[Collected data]
================

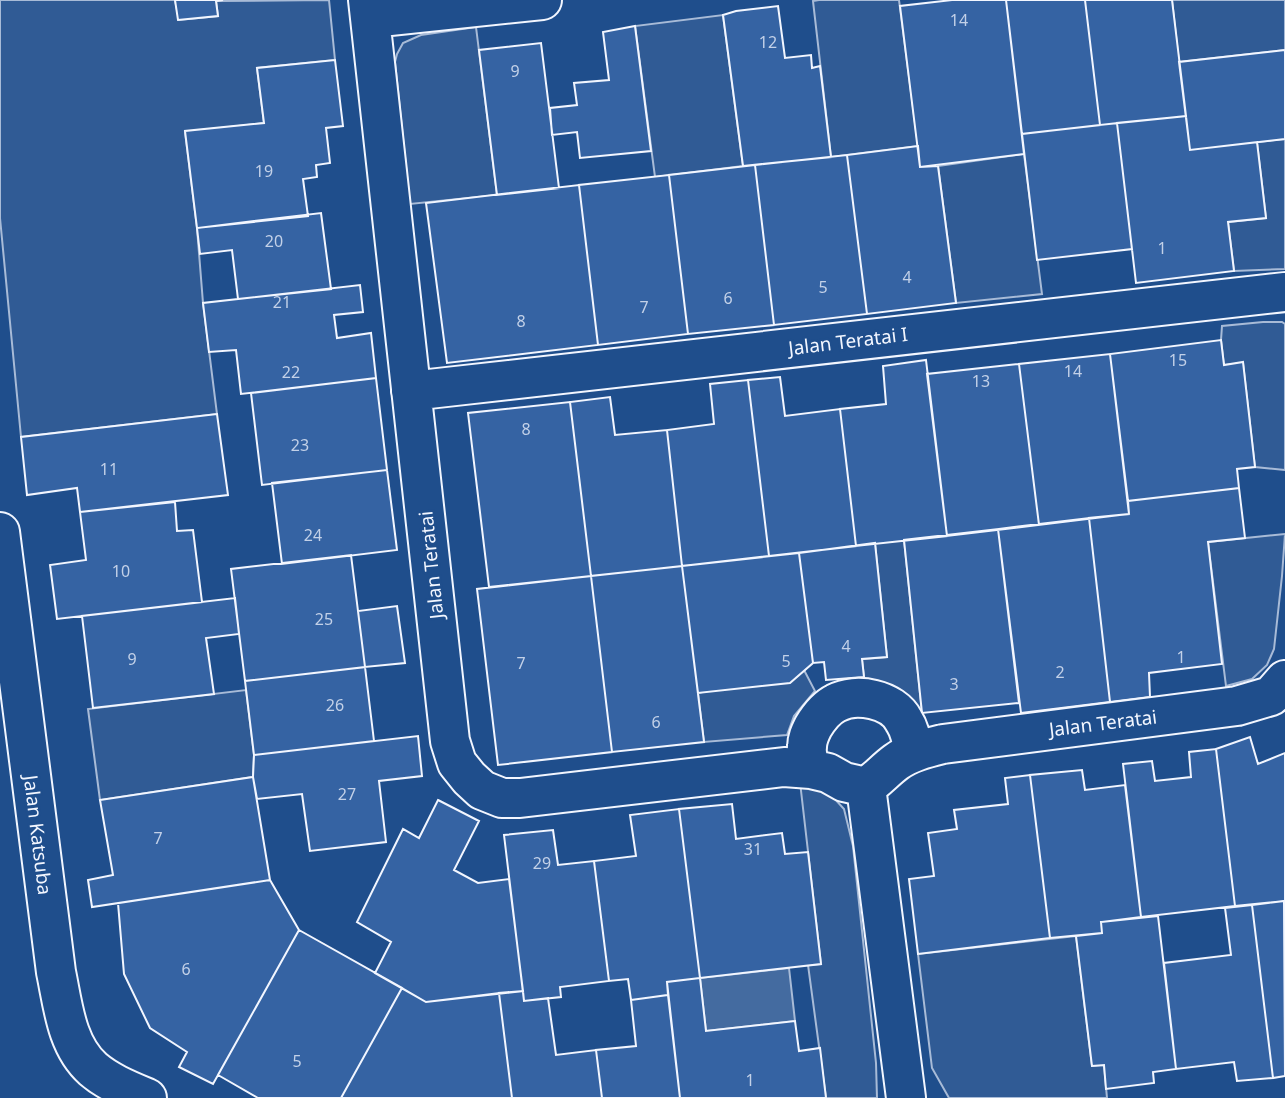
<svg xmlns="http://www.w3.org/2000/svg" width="1285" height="1098" viewBox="0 0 1285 1098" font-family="'Noto Sans',sans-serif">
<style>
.built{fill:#305b95;stroke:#a8bbd7;stroke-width:2}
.water{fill:#446ba0;stroke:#a8bbd7;stroke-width:2}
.building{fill:#3563a3;stroke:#f2f6ff;stroke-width:2}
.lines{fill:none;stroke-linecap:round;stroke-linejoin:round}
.minor-casing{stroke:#f2f6ff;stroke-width:42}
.minor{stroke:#1f4e8c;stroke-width:38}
.labels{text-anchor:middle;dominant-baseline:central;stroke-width:5;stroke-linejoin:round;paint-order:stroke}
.number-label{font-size:16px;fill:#c3d1e8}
.street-label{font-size:19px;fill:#f2f6ff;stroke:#1f4e8c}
</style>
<rect width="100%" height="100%" fill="#1f4e8c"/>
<path class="built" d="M 0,0 L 175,0 L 179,20 L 218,16 L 216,1 L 329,0 L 335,60 L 257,68 L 264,123 L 185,132 L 197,228 L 203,303 L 217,414 L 21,437 L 0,218 Z
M 819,0 L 899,0 L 918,146 L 831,157 L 813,1 Z
M 1172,0 L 1285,0 L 1285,50 L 1179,62 Z
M 723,15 L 743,166 L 655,177 L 635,26 Z
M 476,27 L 497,195 L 410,204 L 395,62 L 397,54 L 403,43 L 421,35 Z
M 1285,139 L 1285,269 L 1234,271 L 1228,222 L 1266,218 L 1257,142 Z
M 1024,154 L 1042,294 L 956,303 L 938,166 Z
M 1263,322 L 1282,322 L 1285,324 L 1285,470 L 1255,467 L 1243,363 L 1224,365 L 1221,340 L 1222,326 Z
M 1285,534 L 1282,576 L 1274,649 L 1267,665 L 1252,679 L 1226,686 L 1208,542 Z
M 904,540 L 922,713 L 865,680 L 864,677 L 862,659 L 887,657 L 875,543 Z
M 804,670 L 815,691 L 794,716 L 787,735 L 704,742 L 698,693 Z
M 246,690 L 254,755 L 253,777 L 100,800 L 88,709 Z
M 800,782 L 814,785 L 834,798 L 844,809 L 853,846 L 876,1063 L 877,1098 L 826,1098 L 808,965 L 821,964 Z
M 1076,936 L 1092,1066 L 1104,1065 L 1107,1098 L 949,1098 L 932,1068 L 918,954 Z"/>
<path class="water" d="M 789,968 L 795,1021 L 706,1031 L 700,978 Z"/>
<path class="building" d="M 175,0 L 223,0 L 216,1 L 218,16 L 178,20 Z
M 952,0 L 1006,0 L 1024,154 L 920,167 L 900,6 Z
M 1006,0 L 1085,0 L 1100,125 L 1022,134 Z
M 1085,0 L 1172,0 L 1186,116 L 1100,125 Z
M 778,6 L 785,58 L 811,55 L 812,68 L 820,66 L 831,157 L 743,166 L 723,15 L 736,11 Z
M 635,26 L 651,151 L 580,158 L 577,132 L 552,135 L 550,108 L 577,105 L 574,83 L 609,80 L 603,32 Z
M 541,43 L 559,188 L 497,195 L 479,50 Z
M 1285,50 L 1285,139 L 1190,150 L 1179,62 Z
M 335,60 L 343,126 L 326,128 L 330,163 L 316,165 L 317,177 L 303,179 L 308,216 L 197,228 L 185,131 L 264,123 L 257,68 Z
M 1186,116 L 1190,150 L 1257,142 L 1266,218 L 1228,222 L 1234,271 L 1136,283 L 1117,123 Z
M 1117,123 L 1132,249 L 1037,260 L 1022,134 Z
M 918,146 L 920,167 L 938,166 L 956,303 L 867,314 L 847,155 Z
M 847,155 L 867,314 L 774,325 L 755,165 Z
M 755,165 L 774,325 L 688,334 L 669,175 Z
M 669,175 L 688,334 L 598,345 L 579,185 Z
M 579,185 L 598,345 L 447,363 L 426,203 Z
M 321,213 L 331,289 L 238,299 L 232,250 L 200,254 L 197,228 Z
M 360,285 L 363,312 L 334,315 L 337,338 L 371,333 L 376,378 L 241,394 L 236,350 L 209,352 L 203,303 Z
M 1221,340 L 1224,365 L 1243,362 L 1255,467 L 1237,469 L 1239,488 L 1128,501 L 1110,354 Z
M 1110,354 L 1129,514 L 1039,525 L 1019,364 Z
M 926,360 L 947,536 L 856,546 L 840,409 L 886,404 L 883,366 Z
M 1019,364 L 1039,525 L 947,536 L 927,374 Z
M 780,377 L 785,416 L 840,409 L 856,546 L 769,556 L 748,380 Z
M 376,378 L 387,470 L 262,485 L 251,393 Z
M 748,380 L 769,556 L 682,566 L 667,430 L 714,424 L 710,384 Z
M 610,397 L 615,435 L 667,430 L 682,566 L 591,576 L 570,402 Z
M 570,402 L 591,576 L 489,587 L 468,413 Z
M 217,414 L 228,495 L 80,512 L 77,488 L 27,495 L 21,437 Z
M 387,470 L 397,550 L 282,564 L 272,483 Z
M 1239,488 L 1245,538 L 1208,542 L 1222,664 L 1149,673 L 1150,697 L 1110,702 L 1089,518 L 1129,514 L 1128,501 Z
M 175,502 L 177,531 L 193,530 L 202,602 L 57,619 L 50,565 L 86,560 L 80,512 Z
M 1089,518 L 1110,702 L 1021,713 L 998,529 Z
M 998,529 L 1019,703 L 922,713 L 904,540 Z
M 875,543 L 887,657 L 862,659 L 864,677 L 826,680 L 824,662 L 813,663 L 799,553 Z
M 799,553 L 813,663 L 790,683 L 698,693 L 682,566 Z
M 351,555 L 365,667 L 245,681 L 231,569 Z
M 682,566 L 704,742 L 612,752 L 591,576 Z
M 591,576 L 612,752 L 498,765 L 477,589 Z
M 235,598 L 239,634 L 206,638 L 214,694 L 93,708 L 82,616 Z
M 397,606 L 405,663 L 365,667 L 358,611 Z
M 365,667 L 374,741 L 254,755 L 245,681 Z
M 418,736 L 422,776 L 379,781 L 386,842 L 310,851 L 302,794 L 257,799 L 253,777 L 254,755 Z
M 1250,737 L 1258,764 L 1285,753 L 1285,901 L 1235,906 L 1216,749 Z
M 1216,749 L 1235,906 L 1141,917 L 1123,764 L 1152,761 L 1155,781 L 1191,777 L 1189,752 Z
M 1082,770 L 1085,790 L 1125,785 L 1141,917 L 1101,922 L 1102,933 L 1050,938 L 1030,775 Z
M 1030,775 L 1050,938 L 918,954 L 909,879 L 934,876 L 928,833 L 957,829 L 954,810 L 1008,804 L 1005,778 Z
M 253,777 L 270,880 L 92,907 L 88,880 L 113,875 L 100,800 Z
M 438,800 L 479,821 L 454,870 L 478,883 L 509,879 L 523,991 L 426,1002 L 375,973 L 391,942 L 357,922 L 403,829 L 419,838 Z
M 732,804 L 736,839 L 782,833 L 785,854 L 808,852 L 821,964 L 700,978 L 679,809 Z
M 679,809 L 700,978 L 667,982 L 668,995 L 631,1000 L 628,979 L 609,981 L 594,861 L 636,856 L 630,815 Z
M 553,830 L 558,865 L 594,861 L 609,981 L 560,987 L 561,997 L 524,1001 L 504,835 Z
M 270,880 L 299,930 L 213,1084 L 179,1067 L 187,1052 L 150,1028 L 124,974 L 118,903 Z
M 1284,901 L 1285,1076 L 1273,1078 L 1252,905 Z
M 1252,905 L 1273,1078 L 1237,1081 L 1234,1062 L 1176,1069 L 1164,963 L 1231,955 L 1225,908 Z
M 1158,916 L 1176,1069 L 1153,1072 L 1154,1083 L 1106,1089 L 1104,1065 L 1092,1066 L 1076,936 L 1102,933 L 1101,922 Z
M 299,930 L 402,988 L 341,1098 L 258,1098 L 218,1075 Z
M 700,978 L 706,1031 L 795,1021 L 799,1051 L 820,1048 L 826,1098 L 680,1098 L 667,982 Z
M 402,988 L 426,1002 L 499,993 L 512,1098 L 341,1098 Z
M 523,991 L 524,1001 L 548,998 L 556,1055 L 596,1050 L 602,1098 L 512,1098 L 499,993 Z
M 668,995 L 680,1098 L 602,1098 L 596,1050 L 636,1046 L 631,1000 Z"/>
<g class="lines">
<defs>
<path id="minor" d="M 368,0 L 450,741 L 457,763 L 469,778 L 482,790 L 502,798 L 520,798 L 784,767 L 811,769 L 828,773 L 844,782 L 866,787 C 878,779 885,770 896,762 C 910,752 927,748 943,744 L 1237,706 L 1271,696 L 1285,680
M 371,18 L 542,0
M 411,391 L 1285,292
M 0,532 L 56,972 C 63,1005 66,1045 93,1069 C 108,1082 128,1090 147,1098
M 811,769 C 809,762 806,754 807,747 C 807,739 810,733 813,727 C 819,717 826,708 836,703 C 856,692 893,699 904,721 C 910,730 912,741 913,752
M 866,787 L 906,1098"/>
</defs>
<use href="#minor" class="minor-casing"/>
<use href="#minor" class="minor"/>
</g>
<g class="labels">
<g class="number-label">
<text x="959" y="20">14</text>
<text x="768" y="42">12</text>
<text x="515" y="71">9</text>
<text x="264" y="171">19</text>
<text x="274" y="241">20</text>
<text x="1162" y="248">1</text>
<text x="907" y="277">4</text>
<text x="823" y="287">5</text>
<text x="728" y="298">6</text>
<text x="282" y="302">21</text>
<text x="644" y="307">7</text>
<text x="521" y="321">8</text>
<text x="1178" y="360">15</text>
<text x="1073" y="371">14</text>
<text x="291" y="372">22</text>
<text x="981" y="381">13</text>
<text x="526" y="429">8</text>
<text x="300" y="445">23</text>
<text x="109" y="469">11</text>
<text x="313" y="535">24</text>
<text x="121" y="571">10</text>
<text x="324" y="619">25</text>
<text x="846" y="646">4</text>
<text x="1181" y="657">1</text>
<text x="132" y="659">9</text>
<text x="786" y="661">5</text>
<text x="521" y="663">7</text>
<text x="1060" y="672">2</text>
<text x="954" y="684">3</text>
<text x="335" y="705">26</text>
<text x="656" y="722">6</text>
<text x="347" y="794">27</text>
<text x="158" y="838">7</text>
<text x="753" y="849">31</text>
<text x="542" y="863">29</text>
<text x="186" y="969">6</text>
<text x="297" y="1061">5</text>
<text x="750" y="1080">1</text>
</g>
<g class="street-label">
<text transform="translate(848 341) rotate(-7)">Jalan Teratai I</text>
<text transform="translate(431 565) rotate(-96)">Jalan Teratai</text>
<text transform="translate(1103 723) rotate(-7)">Jalan Teratai</text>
<text transform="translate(38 835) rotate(83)">Jalan Katsuba</text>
</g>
</g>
</svg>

================

Check every line of the data above for the string "lines", and copy those that have it.

[Result of the task]
.lines{fill:none;stroke-linecap:round;stroke-linejoin:round}
<g class="lines">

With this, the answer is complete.